The book is a treasure-trove of great quotations:
- The Vernon Hughes law of low-level statistics ("Despite the fact that a three-sigma effect appears to have a 99.73 percent chance of being right, it will be wrong half the time") is used to examine the level of confidence at which scientists publish. Steve Jones is quoted to say "if 4 sigma publish."
- The wager of Blaise Pascal, who renounced a life of science for one of faith ("To bet on the existence of God and to be wrong is to lose little or nothing. To wager correctly that there is a god is to be rewarded with an infinity of infinitely happy life ... if you win you win everyting, if you lose you lose nothing. Do not hesitate then; wager that he does exist.") is used to explain why so many jumped on the cold fusion bandwagon. As the Cal Tech electrochemist Nathan Lewis said, "If cold fusion were true, electrochemists would all have funding beyond their wildest imaginations ... an electrochemist’s wet dream!"
- But perhaps the most telling quotes are from Fleischmann ("If you really don’t believe something deeply enough before you do an experiment, you will never get it to work") and Bockris ("Negative results can be obtained without skill and experience.") Indeed, I found the most valuable part of this book to be the close examination of how those without skill and experience, or even with skill and experience, got positive results when none existed.
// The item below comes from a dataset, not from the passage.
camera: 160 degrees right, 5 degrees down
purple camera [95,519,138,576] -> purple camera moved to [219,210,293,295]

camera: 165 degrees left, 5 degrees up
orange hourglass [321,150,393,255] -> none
Finally, perhaps the most vilified person in the book is John Bockris, Distinguished Professor of Chemistry at Texas A&M. While many know Dr. Bockris from his distinguished career in electrochemical research, others will recall the recent media examination of his transmutation experiments (see Academic Freedom or Scientific Misconduct?). Taubes notes that Dr. Bockris' research group kept the cold fusion balloon aloft by claims of tritium in their cold fusion cells, and points an accusing finger at a Bockris graduate student, presents circumstantial evidence of fraudulent spiking and claims a cover-up.
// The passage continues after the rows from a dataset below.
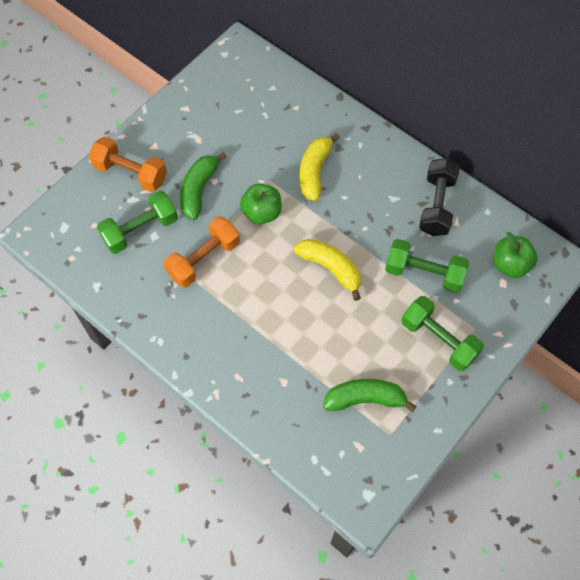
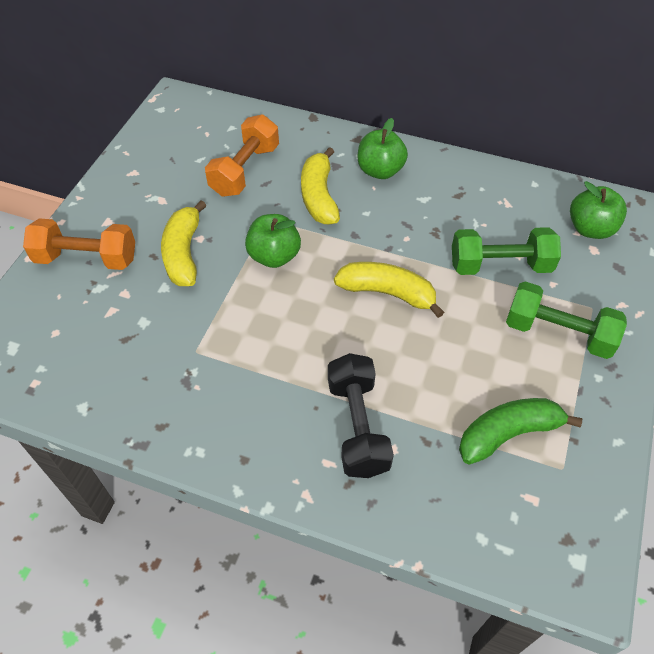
camera: 20 degrees left, 10 degrees down
green dumbbell [97,191,178,254] -> none
orange dumbbell [164,217,240,288] -> orange dumbbell moved to [205,115,279,197]
green banana [180,152,227,220] -> yellow banana [161,200,207,286]
black dumbbell [419,158,460,236] -> black dumbbell moved to [328,353,394,478]
none -> green apple [358,118,408,179]

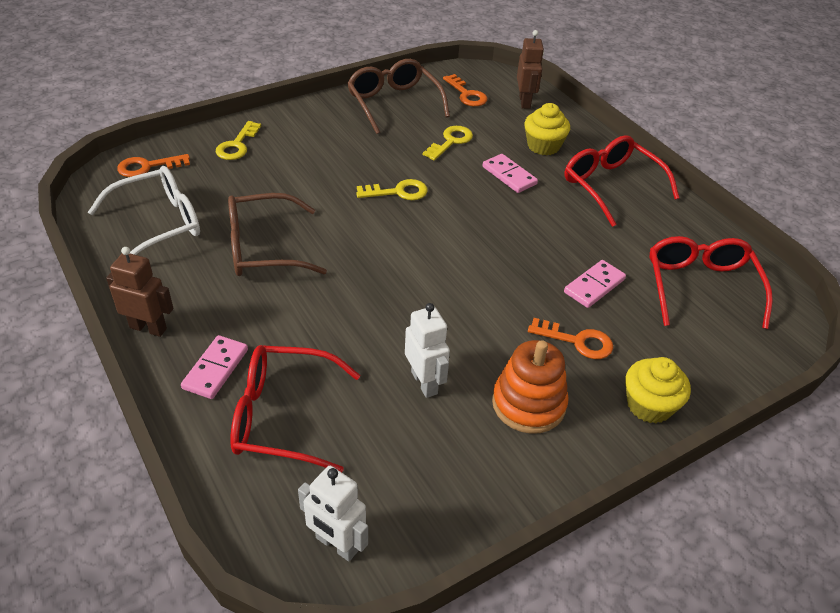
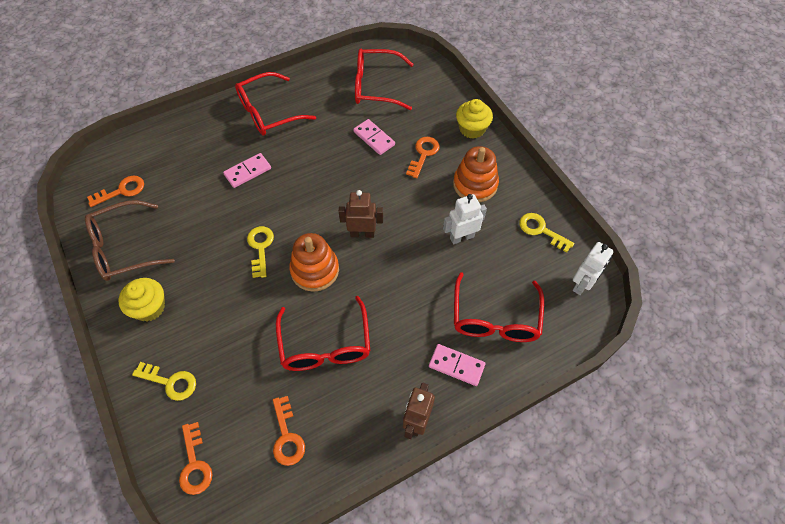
camera: 85 degrees left, 15 degrees up
white glasses [88,166,200,255] -> orange key [273,396,305,466]
brown glasses [228,193,327,276] -> red glasses [276,296,370,371]
yellow key [423,126,473,161] -> yellow key moved to [519,213,574,253]
brown robot [517,30,544,109] -> brown robot moved to [339,190,383,238]
yellow cupcake [524,103,570,156] -> yellow cupcake moved to [118,278,165,322]
none -> orange stacking toy [289,233,339,292]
Perhaps the most puzzling question in the book was why Eugene Mallove, the outspoken supporter of cold fusion is mentioned only briefly and in a positive tone by Taubes. Very strange, since Mallove rakes him over the coals for his tritium accusations against the Bockris lab in his pro-cold fusion book, "Fire from Ice" (Wiley, 1991) published two years before.
There are few winners in "Bad Science." Taube’s witch-hunt finds plenty of victims, and few are innocent. I found the book easy to read and quite enjoyable, although when I finished, I wasn’t very satisfied. Perhaps the scientist in me resented the intrusion into private lives, or maybe it was just the absence of adequate references and documentation. I highly recommend "Bad Science", but also suggest you read it carefully with a skeptical eye.